*Work to be completed*.
Go through the entries below and return every line that contains "Intelligence".

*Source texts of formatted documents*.
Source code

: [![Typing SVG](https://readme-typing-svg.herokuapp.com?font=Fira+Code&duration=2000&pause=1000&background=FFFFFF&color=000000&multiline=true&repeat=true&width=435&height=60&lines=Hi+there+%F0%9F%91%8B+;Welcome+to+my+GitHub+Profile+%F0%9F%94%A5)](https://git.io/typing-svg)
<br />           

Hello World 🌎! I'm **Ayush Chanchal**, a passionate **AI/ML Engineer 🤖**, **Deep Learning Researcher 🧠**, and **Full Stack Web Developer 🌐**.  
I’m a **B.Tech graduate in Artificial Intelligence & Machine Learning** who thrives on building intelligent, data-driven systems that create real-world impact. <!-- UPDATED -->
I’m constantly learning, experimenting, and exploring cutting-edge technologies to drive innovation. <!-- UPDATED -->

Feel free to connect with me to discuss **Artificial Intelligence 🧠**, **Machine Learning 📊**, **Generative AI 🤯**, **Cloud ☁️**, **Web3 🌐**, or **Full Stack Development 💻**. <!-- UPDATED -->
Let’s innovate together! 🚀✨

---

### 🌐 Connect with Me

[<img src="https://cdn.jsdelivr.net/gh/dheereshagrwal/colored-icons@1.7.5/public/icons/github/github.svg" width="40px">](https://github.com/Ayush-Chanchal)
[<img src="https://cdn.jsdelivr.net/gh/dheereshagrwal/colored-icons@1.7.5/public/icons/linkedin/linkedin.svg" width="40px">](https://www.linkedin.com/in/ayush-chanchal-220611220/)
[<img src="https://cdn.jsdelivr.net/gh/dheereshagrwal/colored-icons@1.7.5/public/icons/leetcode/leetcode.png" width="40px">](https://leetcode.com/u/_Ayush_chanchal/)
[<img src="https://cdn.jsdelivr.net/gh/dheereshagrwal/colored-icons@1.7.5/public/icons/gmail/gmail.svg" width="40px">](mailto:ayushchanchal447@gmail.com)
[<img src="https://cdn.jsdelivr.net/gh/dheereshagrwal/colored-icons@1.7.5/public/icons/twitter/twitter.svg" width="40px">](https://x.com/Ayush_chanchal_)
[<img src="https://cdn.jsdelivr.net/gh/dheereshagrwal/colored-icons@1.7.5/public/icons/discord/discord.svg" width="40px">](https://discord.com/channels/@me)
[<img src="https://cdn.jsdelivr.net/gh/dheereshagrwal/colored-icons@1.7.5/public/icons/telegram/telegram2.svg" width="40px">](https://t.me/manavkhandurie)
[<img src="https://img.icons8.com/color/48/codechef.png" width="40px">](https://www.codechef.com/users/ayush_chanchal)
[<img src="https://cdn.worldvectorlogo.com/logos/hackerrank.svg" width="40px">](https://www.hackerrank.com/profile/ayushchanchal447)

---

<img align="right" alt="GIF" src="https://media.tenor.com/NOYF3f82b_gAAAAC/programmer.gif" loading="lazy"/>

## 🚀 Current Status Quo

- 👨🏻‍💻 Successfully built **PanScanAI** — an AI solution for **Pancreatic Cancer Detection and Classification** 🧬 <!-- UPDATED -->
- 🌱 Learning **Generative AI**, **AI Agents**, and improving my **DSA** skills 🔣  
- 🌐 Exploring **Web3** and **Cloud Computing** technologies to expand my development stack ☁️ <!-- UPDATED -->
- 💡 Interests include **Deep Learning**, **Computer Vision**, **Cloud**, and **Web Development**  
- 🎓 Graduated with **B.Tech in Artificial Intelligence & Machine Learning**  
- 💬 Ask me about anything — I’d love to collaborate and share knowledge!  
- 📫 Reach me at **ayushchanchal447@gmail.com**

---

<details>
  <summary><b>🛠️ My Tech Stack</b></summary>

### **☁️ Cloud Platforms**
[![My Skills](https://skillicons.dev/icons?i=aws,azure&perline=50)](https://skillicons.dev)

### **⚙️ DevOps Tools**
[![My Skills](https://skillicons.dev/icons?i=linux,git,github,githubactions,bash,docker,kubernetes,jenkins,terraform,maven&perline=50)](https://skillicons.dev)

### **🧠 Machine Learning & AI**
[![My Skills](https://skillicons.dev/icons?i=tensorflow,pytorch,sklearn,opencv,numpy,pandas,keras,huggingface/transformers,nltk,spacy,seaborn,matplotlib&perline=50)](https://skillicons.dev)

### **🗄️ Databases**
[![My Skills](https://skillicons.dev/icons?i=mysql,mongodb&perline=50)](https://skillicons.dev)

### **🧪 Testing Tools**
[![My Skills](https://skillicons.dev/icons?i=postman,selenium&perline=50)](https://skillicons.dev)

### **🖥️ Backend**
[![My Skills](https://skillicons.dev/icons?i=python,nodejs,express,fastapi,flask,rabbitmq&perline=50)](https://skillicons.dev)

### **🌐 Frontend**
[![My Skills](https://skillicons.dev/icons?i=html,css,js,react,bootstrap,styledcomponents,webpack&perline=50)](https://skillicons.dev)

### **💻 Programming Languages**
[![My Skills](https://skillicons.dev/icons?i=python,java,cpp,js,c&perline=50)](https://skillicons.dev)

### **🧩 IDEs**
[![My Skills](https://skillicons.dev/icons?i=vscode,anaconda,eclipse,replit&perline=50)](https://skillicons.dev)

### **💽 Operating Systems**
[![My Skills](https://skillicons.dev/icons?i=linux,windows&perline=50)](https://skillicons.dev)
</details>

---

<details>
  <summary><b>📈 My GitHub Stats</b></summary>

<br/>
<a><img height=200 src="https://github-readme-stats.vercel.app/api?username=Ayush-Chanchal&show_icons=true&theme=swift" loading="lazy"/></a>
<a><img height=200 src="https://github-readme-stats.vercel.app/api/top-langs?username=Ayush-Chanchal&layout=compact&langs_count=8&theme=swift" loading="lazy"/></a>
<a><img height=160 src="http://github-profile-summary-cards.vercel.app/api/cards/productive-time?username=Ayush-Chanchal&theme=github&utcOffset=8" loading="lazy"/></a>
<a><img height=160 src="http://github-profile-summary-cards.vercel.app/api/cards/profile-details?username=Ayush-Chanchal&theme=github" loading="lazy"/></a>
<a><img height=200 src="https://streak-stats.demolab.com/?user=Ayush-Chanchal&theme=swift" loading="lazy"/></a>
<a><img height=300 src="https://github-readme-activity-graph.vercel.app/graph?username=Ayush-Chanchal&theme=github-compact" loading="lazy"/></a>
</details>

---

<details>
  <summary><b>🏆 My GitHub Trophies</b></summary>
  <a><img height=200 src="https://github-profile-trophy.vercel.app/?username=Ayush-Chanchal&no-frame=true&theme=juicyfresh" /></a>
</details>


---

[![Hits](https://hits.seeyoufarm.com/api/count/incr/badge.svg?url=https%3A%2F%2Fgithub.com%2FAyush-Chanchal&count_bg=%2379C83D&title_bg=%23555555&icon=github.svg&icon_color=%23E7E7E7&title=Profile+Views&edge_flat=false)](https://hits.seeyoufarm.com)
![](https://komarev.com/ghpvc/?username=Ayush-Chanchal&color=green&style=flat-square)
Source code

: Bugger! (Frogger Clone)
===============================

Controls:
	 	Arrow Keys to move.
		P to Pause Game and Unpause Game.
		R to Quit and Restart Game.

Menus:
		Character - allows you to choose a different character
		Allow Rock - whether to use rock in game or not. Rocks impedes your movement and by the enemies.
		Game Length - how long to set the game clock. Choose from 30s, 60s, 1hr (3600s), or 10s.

*Your solution*.
I’m a **B.Tech graduate in Artificial Intelligence & Machine Learning** who thrives on building intelligent, data-driven systems that create real-world impact. <!-- UPDATED -->
Feel free to connect with me to discuss **Artificial Intelligence 🧠**, **Machine Learning 📊**, **Generative AI 🤯**, **Cloud ☁️**, **Web3 🌐**, or **Full Stack Development 💻**. <!-- UPDATED -->
- 🎓 Graduated with **B.Tech in Artificial Intelligence & Machine Learning**  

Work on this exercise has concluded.